He stretches me wide and fucks me hard, my tits bouncing as he reaches around to cup them and play with the nipples. I’ve never felt so much stimulation at once from one man. My head goes blank, and I see stars, my body shaking far too soon. But if this all ends tonight, it’ll go out with pleasure and a bang.
“Fuck, Grizzly. God, I don’t want you to stop.”
That spurs him on, and he finishes in me again as I pulse around him. Too soon, he’s pulling out and helping me with my pants.
As Grizzly zips his pants back up, I dare ask the question, “Did you mean what you said?” It comes out in a whisper. My voice is so timid, and I’m scared to get the answer to the question. I know things can just slip out while people are in the throes of passion. But it felt so real.
He looks me dead in the eye with that piercing gaze of his, and tells me, “Yes.” Just one word, and I nearly have a heart attack.
“You love me?”
He nods. “I didn’t stutter.”
I let the words come out like vomit. “Then we have to tell her. I can’t live like this anymore. I’m falling in love with all of you. I want to be with you out in the open. And Harlow’s coming back to school next semester. You must know that.”
He sits back down in his chair and gives a nod. “I was hoping an idea would come to me. But yes, I know.”
I sigh, letting my head drop into my hands on his desk. It’s late, and I’m more than exhausted.
“I know what you’re thinking. You don’t want me to lose her. You think you would have to choose.”
I don’t even have to answer him. He’s basically reading my mind.
“But I don’t think it’ll be like that. Sure, she might be upset, mostly at me considering how I treated her and my officers when she told me about them. But she’ll never deny love from anyone. And I’ll face whatever happens for you. But she’s your best friend. I want you to decide how this goes, darlin’. I’m going to let you have control. Is that okay?”
I look up at him, my jaw popping open in surprise. I never thought I would hear such a thing from Grizzly. Me? In control?
“I need a few days to think about it. Can I go finish up at campus, get my study guides for the exams, and then let you know?”
He sighs. “I suppose you need to go back sooner or later, since we’re not making any headway on this Bratva problem—as much as I’d love to tie you to my bed and never let you leave.” He smirks at me, and my thighs clench together involuntarily at the image. “I’ll send Dart and Mikey with you. They’ll be with you pretty much twenty-four seven. I need Trap here, though. And please come back for your break.”
“Of course.” I stand up and go to him, squeezing him hard and giving him one last passionate kiss before I leave the room. I have a lot to think about.
Thank goodness, it’s the last day of exams. I don’t know if I’ve caught a cold or some kind of stomach bug. There have been a few people sick during the exam just like me. Or maybe it’s just all the late nights and the terrible fast food while I’ve been preparing for all of this.
Dart has been with me every step of the way, though Grizzly and Trap visit they can. But Dart is the one who helped me with all of my study guides and tested me with flashcards. I have never done well in exams. I had to fill myself up with Pepto and cold medicine in order to get through these.

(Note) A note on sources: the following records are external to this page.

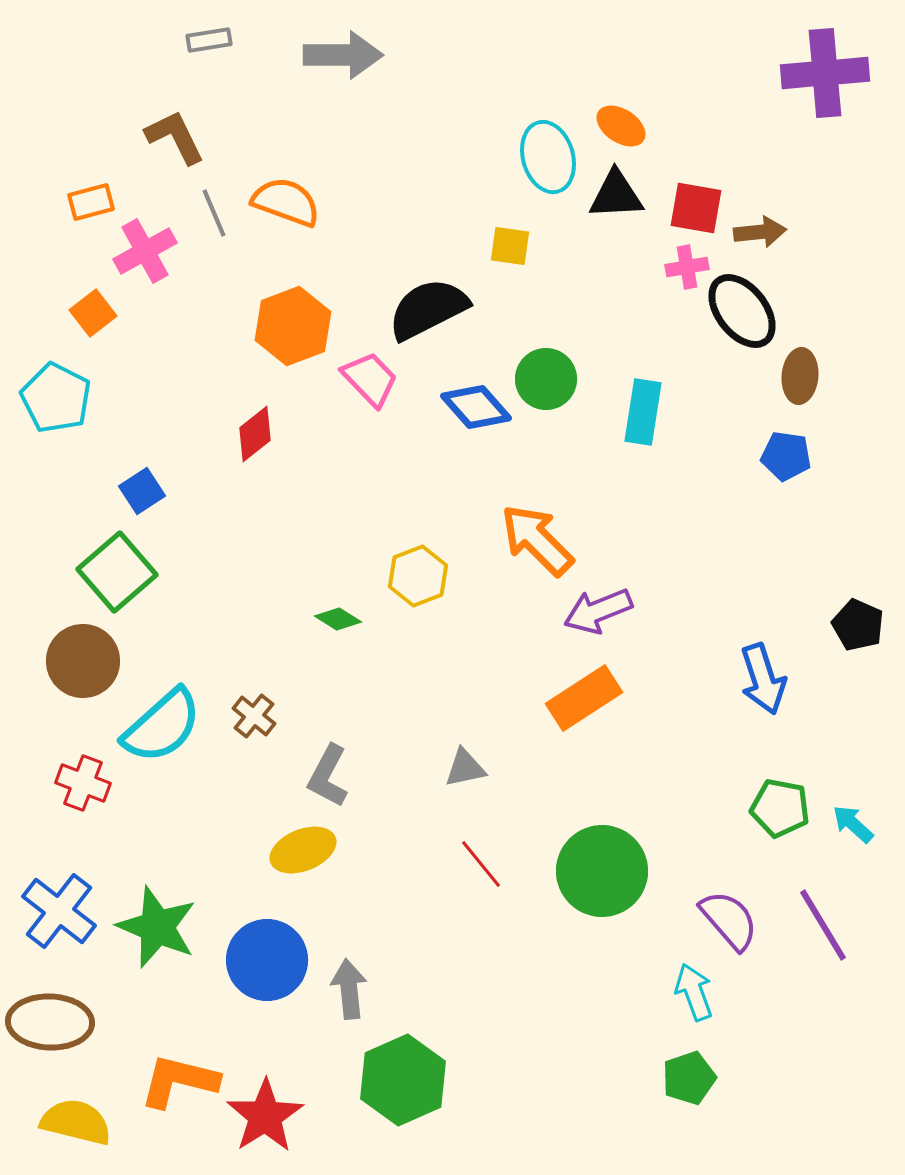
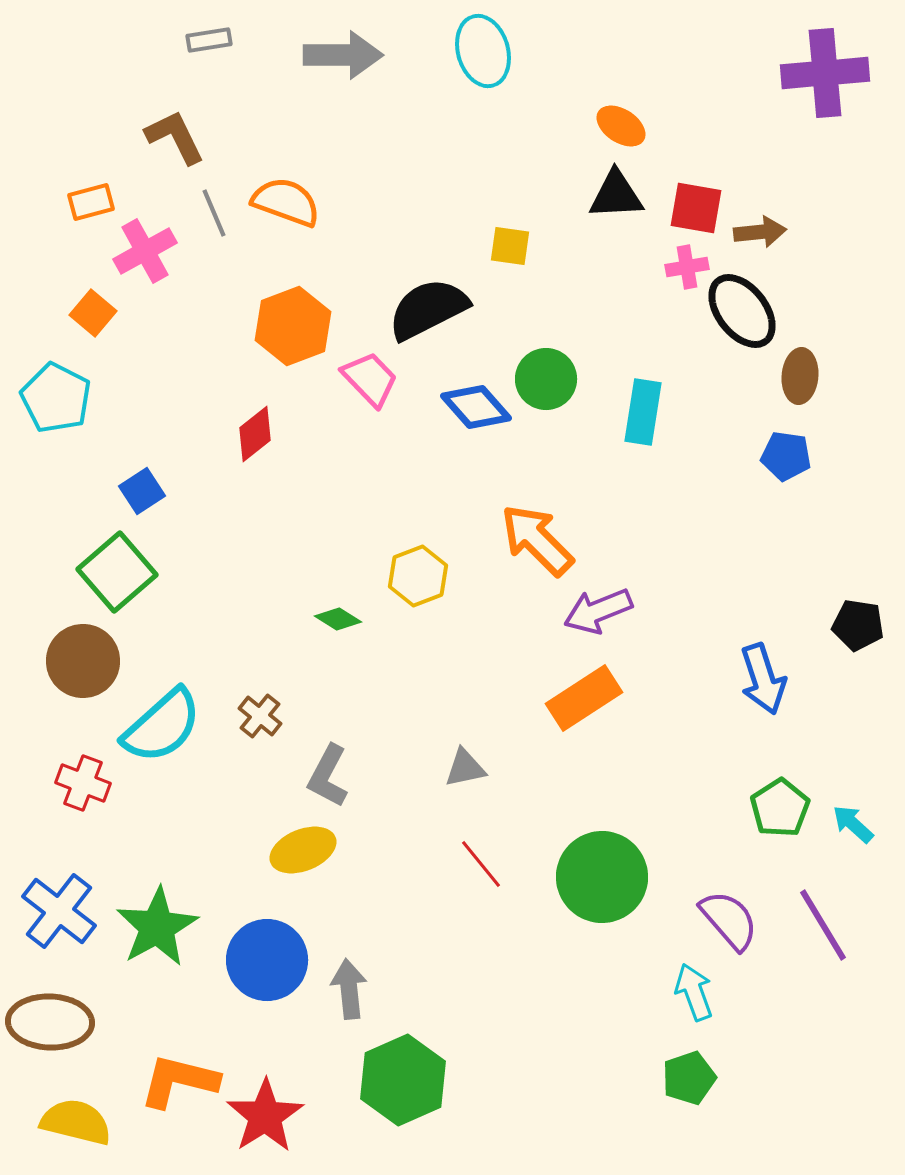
cyan ellipse at (548, 157): moved 65 px left, 106 px up
orange square at (93, 313): rotated 12 degrees counterclockwise
black pentagon at (858, 625): rotated 15 degrees counterclockwise
brown cross at (254, 716): moved 6 px right
green pentagon at (780, 808): rotated 28 degrees clockwise
green circle at (602, 871): moved 6 px down
green star at (157, 927): rotated 20 degrees clockwise
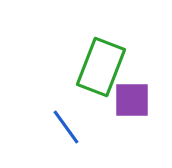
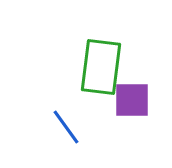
green rectangle: rotated 14 degrees counterclockwise
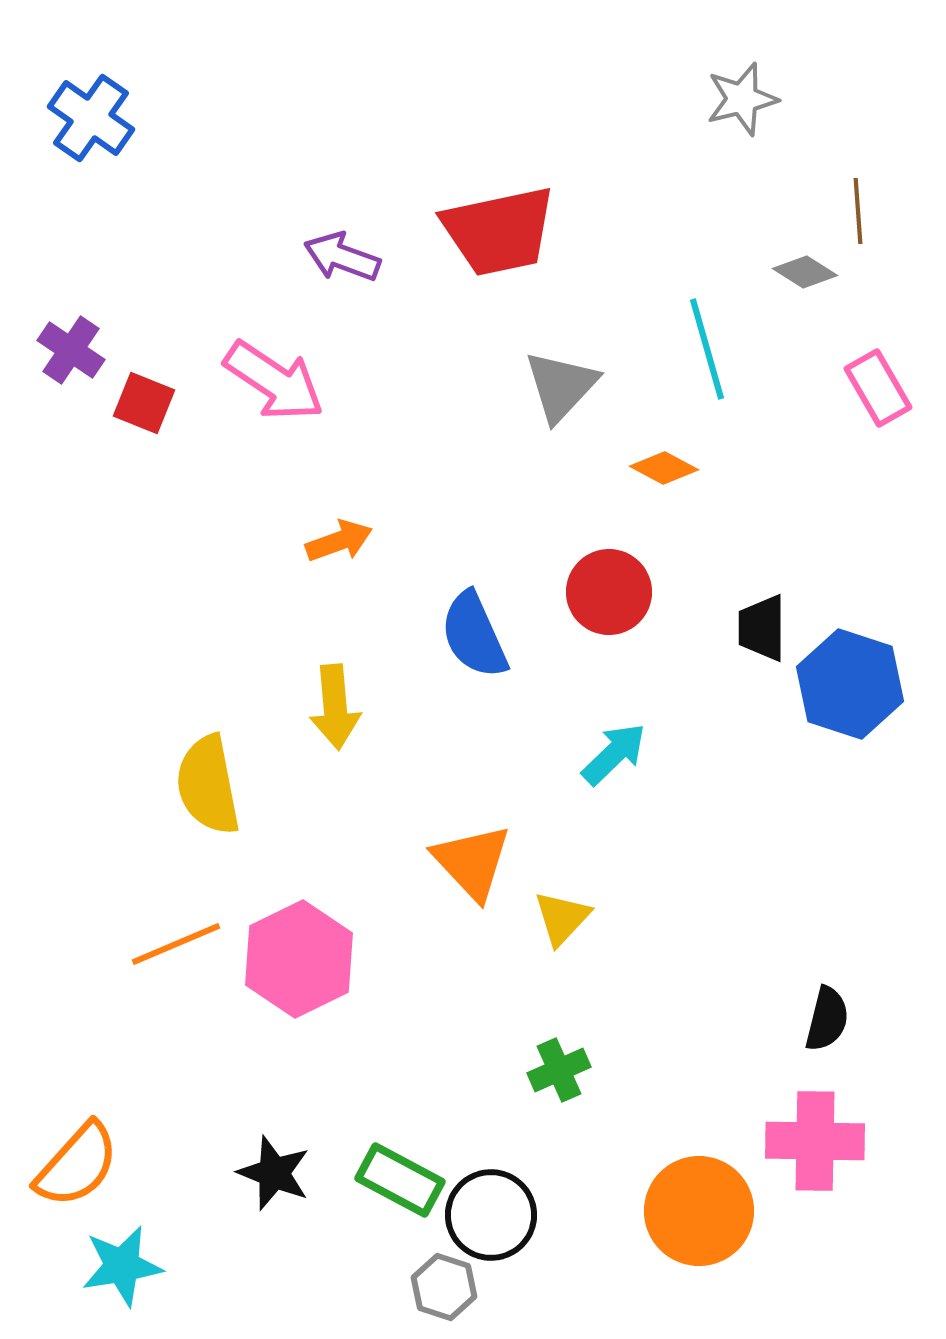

As I circle the last answer on the last test before the end of the semester, I pick up the paper and drag it to the front. My feet scuffle across the floor like a zombie as I leave the room and head back to my bed. It’s the only thing I’ve been able to think about all day.
Sleep.
Dart must be so bored with me at this point. I did all that studying, and now I’m just going to go and sleep. He kept telling me he wanted to celebrate the end of my semester, but I made him agree to wait for one day. Just one day for me to get better. So, he’s planning a big thing at the clubhouse for tomorrow, and Mikey and two other prospects are around campus to make sure I’m safe.
And Addy hasn’t said anything, probably because of the change of guards here. So, I’ll have the time to finally figure out how we’re going to tell Harlow about this.
As I get inside, my stomach begins to grumble and this pushing sensation hits my throat. My purse still in hand, I run to the bathroom.
I lean over the toilet and puke out the little bit of food that I’ve had today. I’ve tried to keep it simple. Some toast and a single egg. But apparently, I can’t even keep those down.
I ran to the toilet so fast that I dropped my purse on the ground, and the little calendar I keep with me falls out. I usually use it to track my cycle, but I haven’t been doing that with all the chaos. And it makes me think.
No, it can’t be.
I pick it up and start sifting through it. I know this can’t be right. This can’t be happening.
I’m normally a bit irregular, but not like this. I’m nearly two months late. In all the excitement of the last few months, I didn’t even think… How could I have been so careless? I remember the day all three of my men took me for the first time, how their cum filled me to the point it was dripping out onto the pool table.
I know what I need to do next. Feeling this ill and all alone, I don’t know how I’m going to do it, but there’s nobody to tell. So many thoughts swirl through my head at the possibilities. I need to know the truth before I go to anyone else about it. I’m not going to be able to hide it if it’s true. Not forever. But I don’t want to cause unnecessary drama either.